• [Assignment] Search the data below, and report every line in which "none" occurs.

┄┄┄┄┄┄

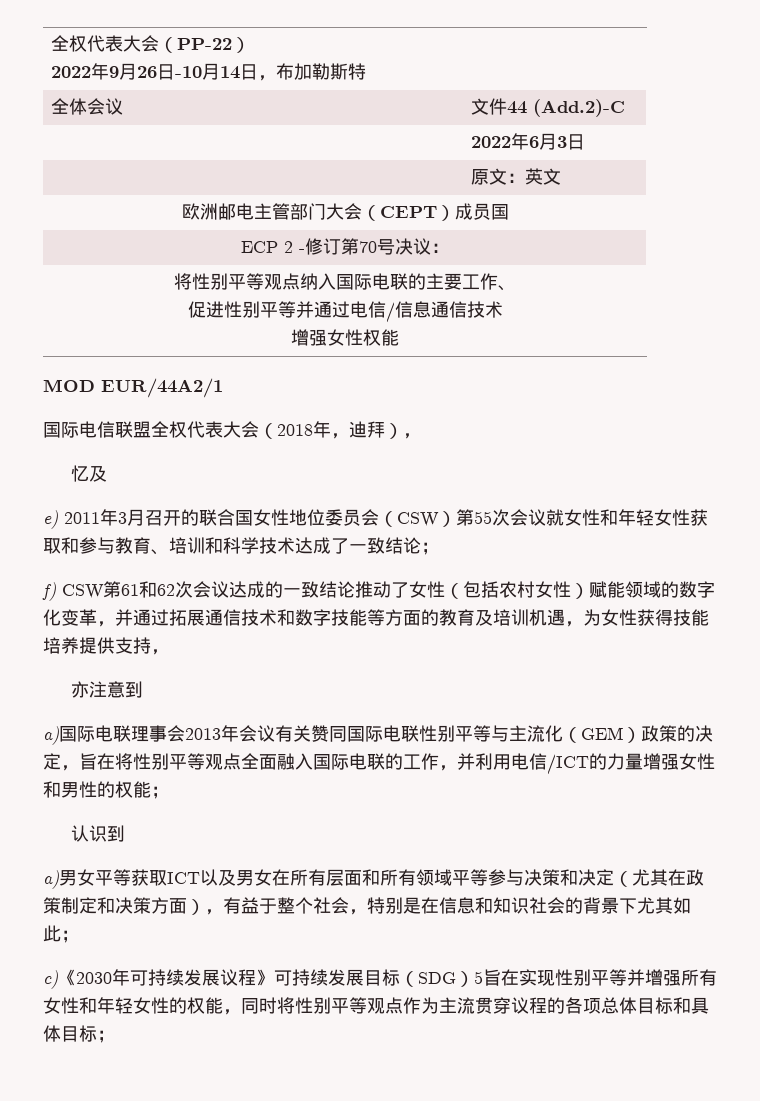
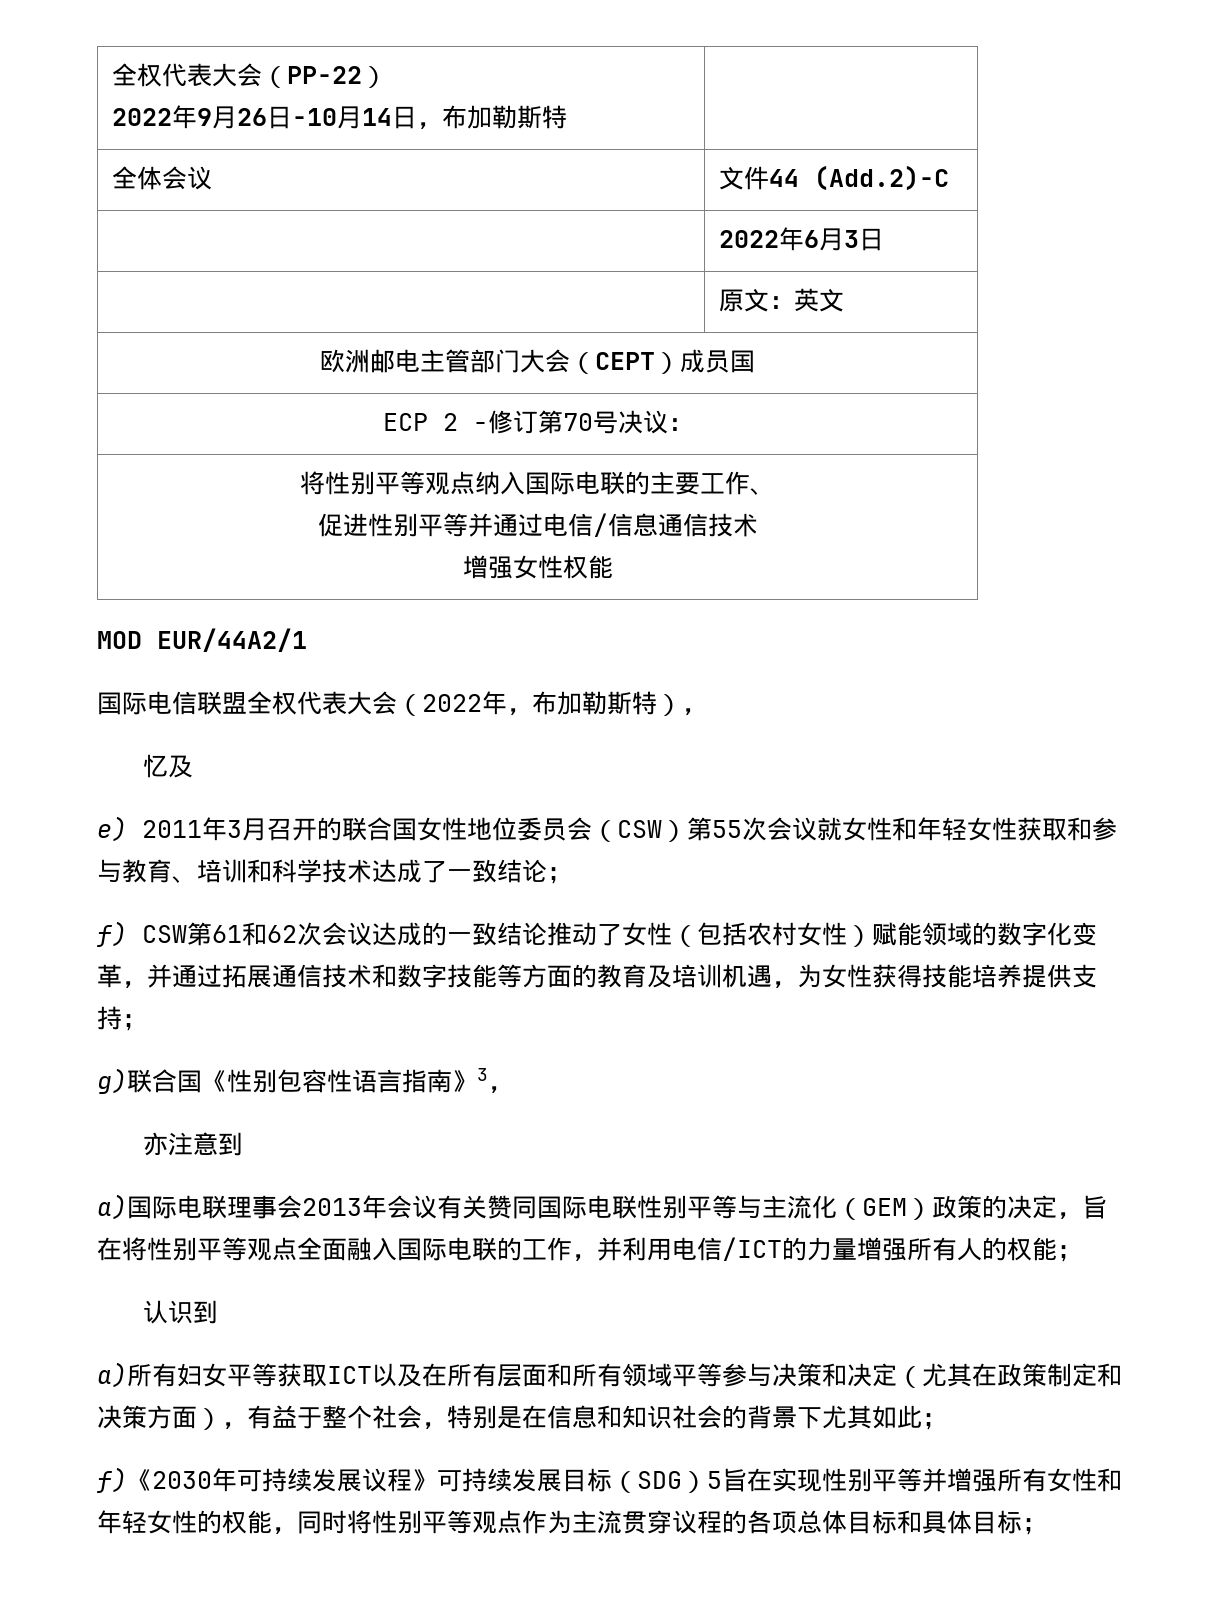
[277,421,385,439] 2018年，迪拜 -> [422,691,657,716] 2022年，布加勒斯特
(151, 645) none -> [122,1014,147,1031] [97,1068,488,1094] ； // g)联合国《性别包容性语言指南》3
[679,753,715,770] [43,781,97,798] 女性和男性 -> [907,1237,982,1261] 所有人
[59,870,77,886] 男 -> [127,1363,202,1387] 所有妇
[236,869,272,886] 男女 -> (422, 1375) none
[43,970,58,989] c) -> [97,1467,127,1493] f)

┄┄┄┄┄┄

• [The answer]
(151, 645) none -> [122,1014,147,1031] [97,1068,488,1094] ； // g)联合国《性别包容性语言指南》3
[236,869,272,886] 男女 -> (422, 1375) none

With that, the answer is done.